Une historiographie lacunaire

La protection des cultures, élément capital de l’intensification agricole

Dès la fin du dix-neuvième siècle, les rendements des productions végétales s’accroissent considérablement. Le cas des céréales est particulièrement spectaculaire et le blé tendre constitue un exemple de choix puisque « pour 12,1 quintaux par hectare sur la période 1891-1900 et 15,5 quintaux sur 1931-1940, on passe à 22,1 quintaux sur 1951-1960, puis 31,9 ; 44,9 et 58,6 quintaux au cours des décennies suivantes »1. Cette augmentation quantitative résulte d’une évolution générale des moyens, utilisés par les praticiens, parmi lesquels nous pouvons citer les engrais, l’amélioration variétale ou la mécanisation. Au sein de ce cortège d’innovations techniques et de leurs applications, la lutte contre les déprédateurs tient une place, considérée par les scientifiques et le pouvoir politique, comme déterminante dans cette hausse des rendements. Certaines expériences permettent de démontrer la justesse de cette vision. C’est ainsi que, dans une note présentée en 1887 à l’Académie des sciences, Aimé Girard, chimiste et homme de terrain, souligne que des champs de betteraves également soumis aux engrais fournissent une récolte équivalente à 6,7 tonnes en l’absence de traitement contre 48 tonnes lorsque le principal ravageur présent se trouve éliminé2. L’élimination des ennemis des cultures demeure un souci permanent pour tous ceux qui jouent un rôle dans la production nationale au cours du vingtième siècle. Dans l’Entre-deux-guerres le ministre radical-socialiste Henri Queuille résume parfaitement cette préoccupation lorsqu’il affirme que « l’augmentation de la production agricole est liée intimement à la défense contre les parasites des plantes cultivées qui commettent chaque année des dommages considérables à l’agriculture »3.

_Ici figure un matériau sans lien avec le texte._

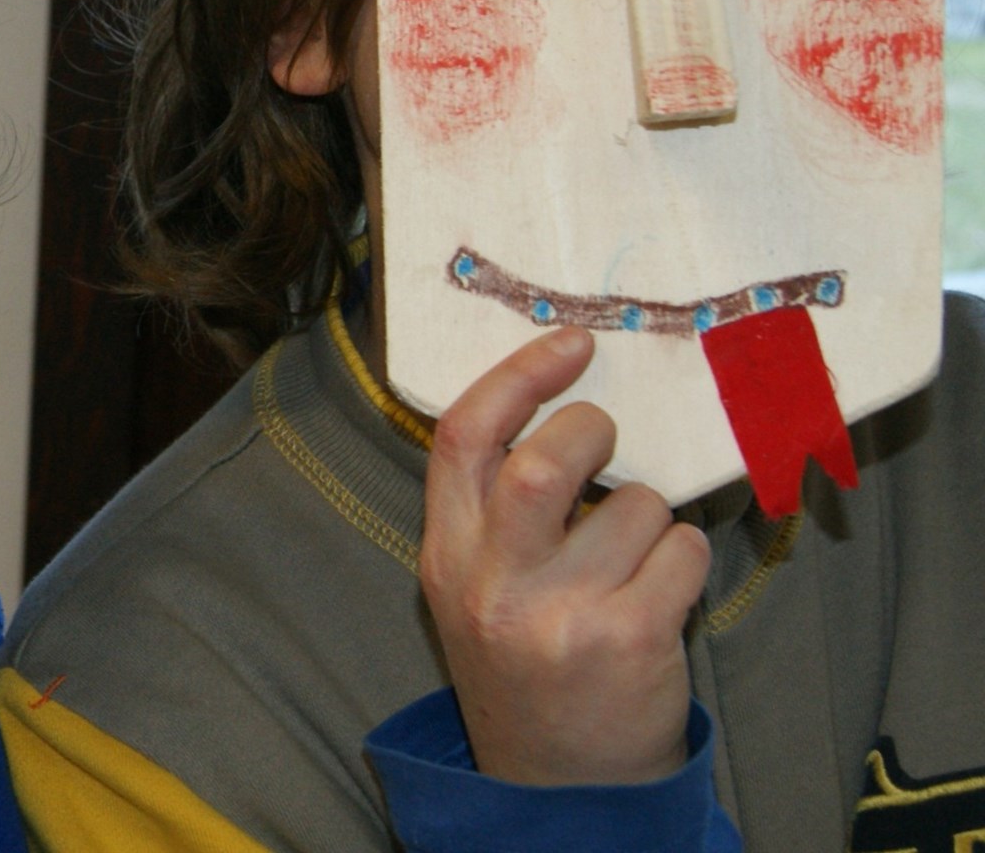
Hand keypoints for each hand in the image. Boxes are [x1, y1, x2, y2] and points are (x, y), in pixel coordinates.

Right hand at [418, 327, 710, 785]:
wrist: (556, 788)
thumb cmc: (522, 664)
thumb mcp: (470, 587)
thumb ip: (489, 508)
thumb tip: (555, 401)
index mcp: (445, 556)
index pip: (465, 438)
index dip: (520, 376)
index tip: (571, 343)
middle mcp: (494, 584)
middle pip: (546, 462)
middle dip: (593, 430)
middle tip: (606, 440)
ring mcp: (561, 614)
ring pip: (634, 504)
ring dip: (649, 514)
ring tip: (631, 558)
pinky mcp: (629, 639)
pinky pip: (683, 549)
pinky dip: (685, 557)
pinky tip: (660, 593)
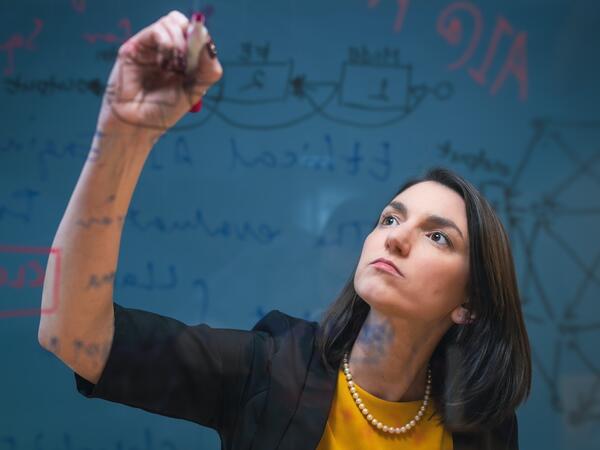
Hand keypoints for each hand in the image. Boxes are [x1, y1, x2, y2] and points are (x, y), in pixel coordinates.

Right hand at [97, 10, 221, 133]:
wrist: (138, 126)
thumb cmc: (164, 112)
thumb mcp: (195, 91)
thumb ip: (208, 69)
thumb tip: (210, 43)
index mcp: (182, 58)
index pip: (195, 34)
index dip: (202, 39)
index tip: (204, 55)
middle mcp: (165, 49)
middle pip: (183, 22)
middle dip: (192, 38)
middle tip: (190, 61)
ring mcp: (149, 46)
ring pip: (172, 22)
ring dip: (180, 43)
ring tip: (176, 67)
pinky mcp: (134, 47)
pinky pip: (157, 30)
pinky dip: (168, 44)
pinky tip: (165, 64)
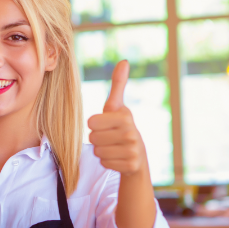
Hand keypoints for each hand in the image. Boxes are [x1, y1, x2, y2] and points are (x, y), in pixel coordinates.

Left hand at [87, 60, 146, 174]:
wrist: (137, 154)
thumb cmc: (120, 127)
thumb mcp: (117, 106)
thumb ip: (118, 84)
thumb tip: (123, 61)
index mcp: (125, 116)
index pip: (91, 122)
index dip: (95, 124)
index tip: (107, 125)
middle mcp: (131, 133)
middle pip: (92, 137)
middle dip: (98, 138)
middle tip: (110, 137)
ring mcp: (132, 151)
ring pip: (97, 151)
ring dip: (102, 150)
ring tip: (114, 147)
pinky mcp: (130, 166)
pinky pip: (104, 163)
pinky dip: (108, 161)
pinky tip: (118, 157)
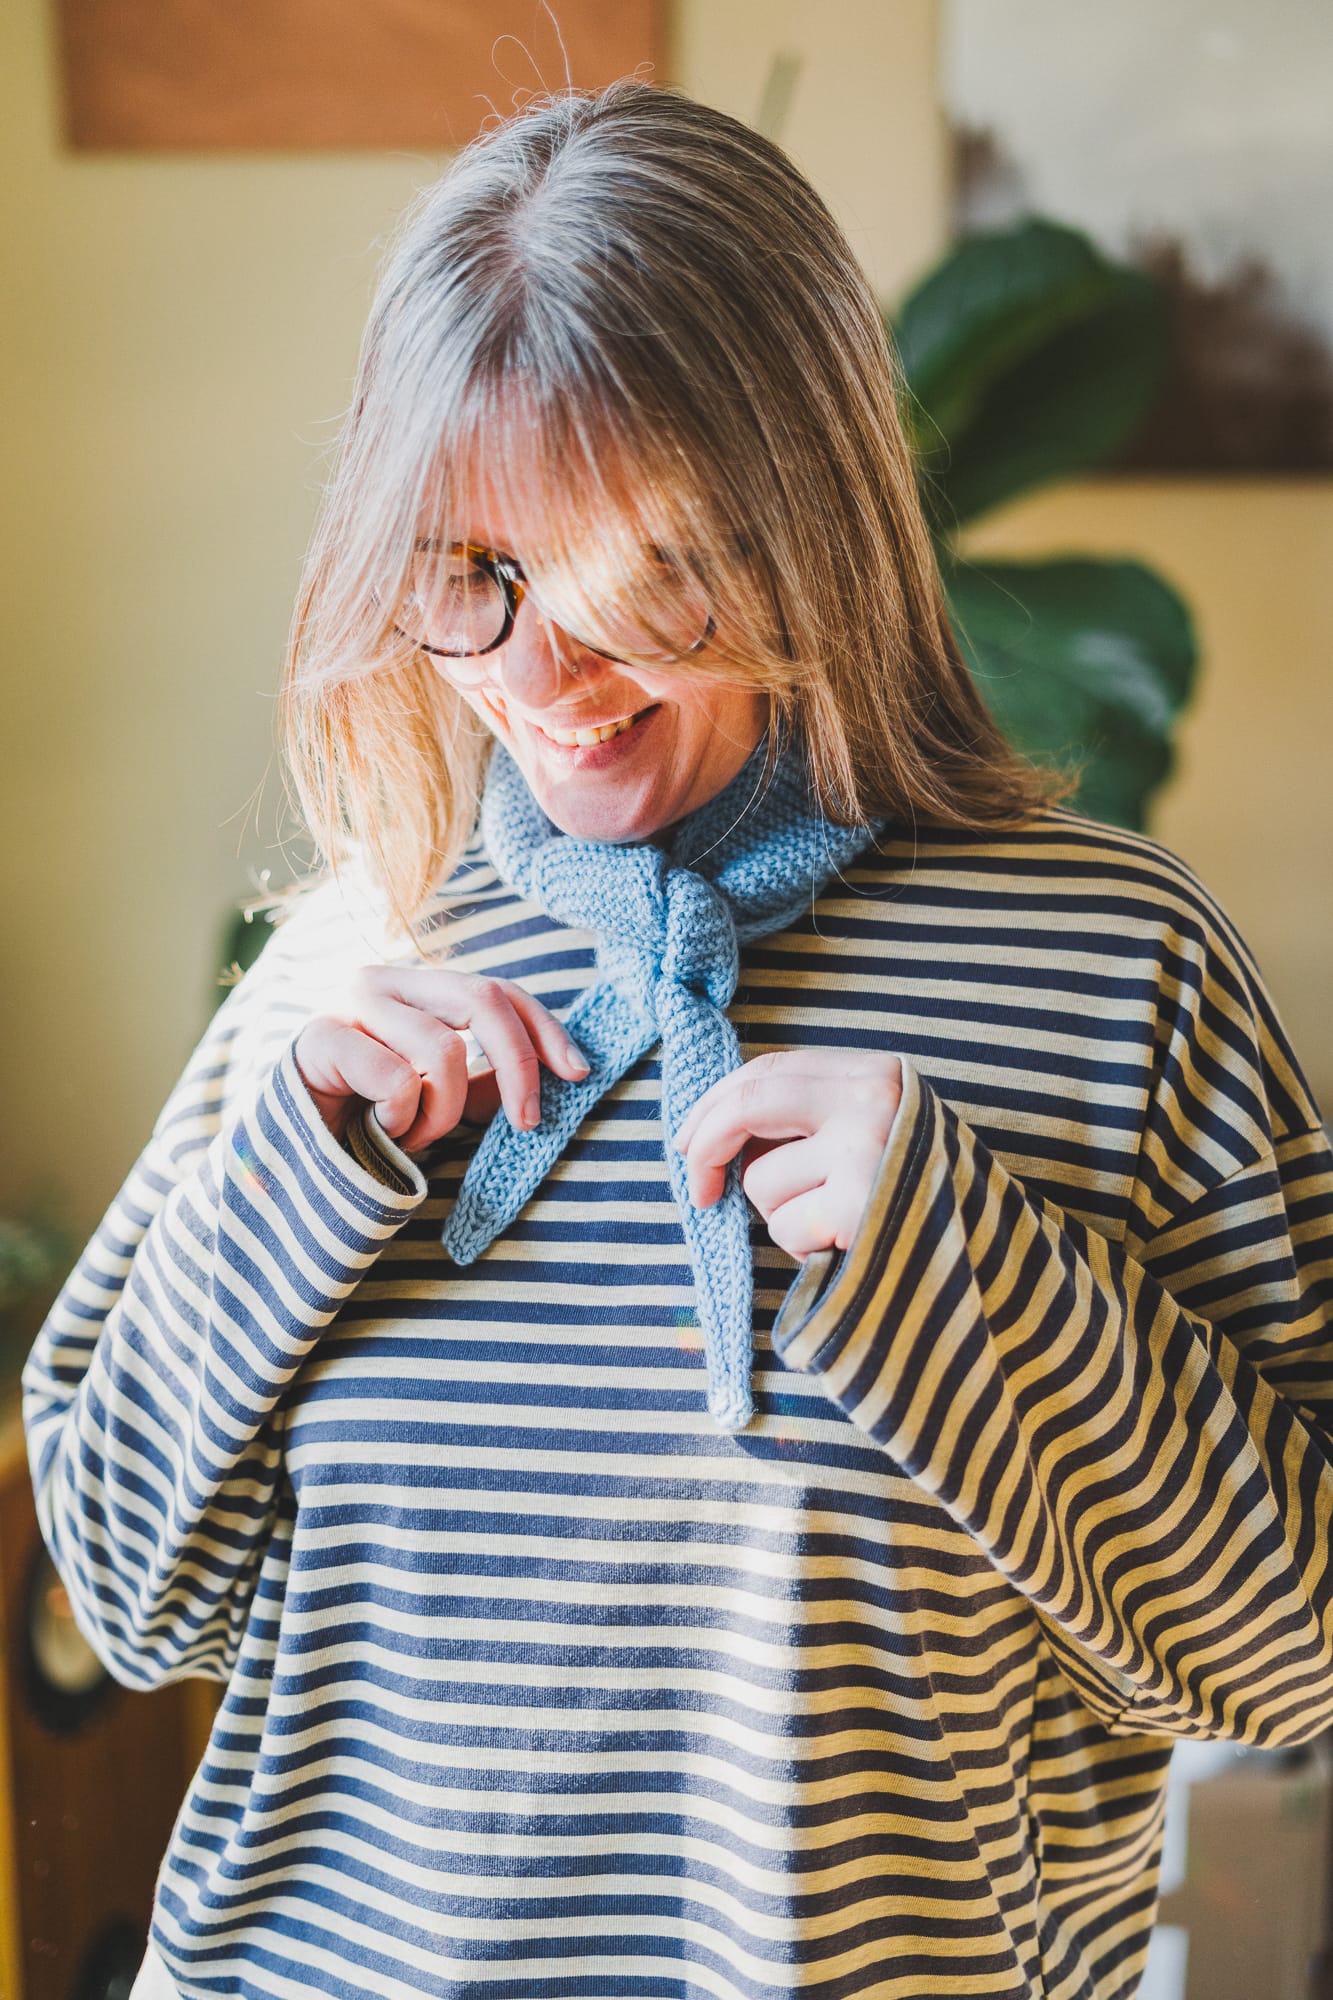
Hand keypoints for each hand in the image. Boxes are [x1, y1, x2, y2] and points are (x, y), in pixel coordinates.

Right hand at [294, 965, 588, 1152]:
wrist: (291, 1149)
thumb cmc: (369, 1119)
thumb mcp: (444, 1098)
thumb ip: (490, 1081)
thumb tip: (561, 1073)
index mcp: (422, 989)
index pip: (501, 990)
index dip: (546, 1029)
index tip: (579, 1073)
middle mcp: (387, 980)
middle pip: (483, 1000)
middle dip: (518, 1067)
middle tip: (527, 1124)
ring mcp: (350, 1003)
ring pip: (443, 1051)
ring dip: (442, 1114)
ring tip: (413, 1134)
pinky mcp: (320, 1036)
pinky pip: (396, 1081)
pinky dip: (401, 1121)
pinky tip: (379, 1131)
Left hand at [674, 1049, 901, 1260]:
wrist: (994, 1264)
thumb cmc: (919, 1202)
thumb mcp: (877, 1137)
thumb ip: (816, 1119)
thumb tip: (719, 1132)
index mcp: (876, 1074)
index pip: (769, 1069)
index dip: (716, 1103)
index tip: (687, 1139)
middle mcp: (871, 1100)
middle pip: (749, 1102)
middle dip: (707, 1144)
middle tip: (698, 1188)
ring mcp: (865, 1149)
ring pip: (762, 1179)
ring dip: (781, 1216)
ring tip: (832, 1226)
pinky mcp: (857, 1204)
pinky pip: (785, 1226)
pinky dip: (802, 1248)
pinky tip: (844, 1247)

Néanmoins, et malgré les gains de production colossaux engendrés par la protection des végétaux cultivés, il demeure souvent difficile de connaître l’ampleur des déprédations commises régulièrement. En 1967, la préface d’un ouvrage de référence, publié par l’entreprise Bayer, intitulé La protection des plantes et les récoltes dans le monde 4, signale l’impossibilité d’évaluer précisément les pertes pour chacune des 60 plantes principales cultivées sur la terre « par suite du manque de sources d’information »5. Dans la majorité des études consacrées aux conséquences économiques, la plupart des chiffres énoncés traduisent des estimations, considérées, avec juste raison, comme temporaires et approximatives6.

Notes
1.

Christian BAIN, Jean-Louis BERNARD, André FOUGEROUX, Protection des cultures et travail des hommes, Paris Le Carrousel, 1995, 263 p. [Citation p. 159].

2.

Aimé GIRARD, « Sur la destruction des nématodes de la betterave », dans Compte-rendu hebdomadaire des séances de l’Académie des sciences, tome 104, 1887, pp. 585-587.

3.

M.R.H.Q., Archives non classées, Henri QUEUILLE, discours à l’Académie d’agriculture, 1928.

4.

Ce travail considéré comme la principale source d’information sur les pertes dues aux déprédations à cette époque, et parfois cité à l’extrême fin du vingtième siècle, semble cependant absent, d’après les recherches que nous avons effectuées à l’aide des bases de données informatiques, des bibliothèques universitaires françaises.

5.

H.H. CRAMER, La protection des plantes et les récoltes dans le monde, Bayer, 1967, 518 p.

6.

Au cours de notre étude, en fonction des dégâts engendrés par les hôtes indésirables que nous évoquons, nous avancerons des chiffres traduisant des réalités particulières, plus aisées à cerner, qui permettent par conséquent de justifier l’intérêt, pour les producteurs mais aussi pour les consommateurs, d’une protection efficace des végétaux cultivés.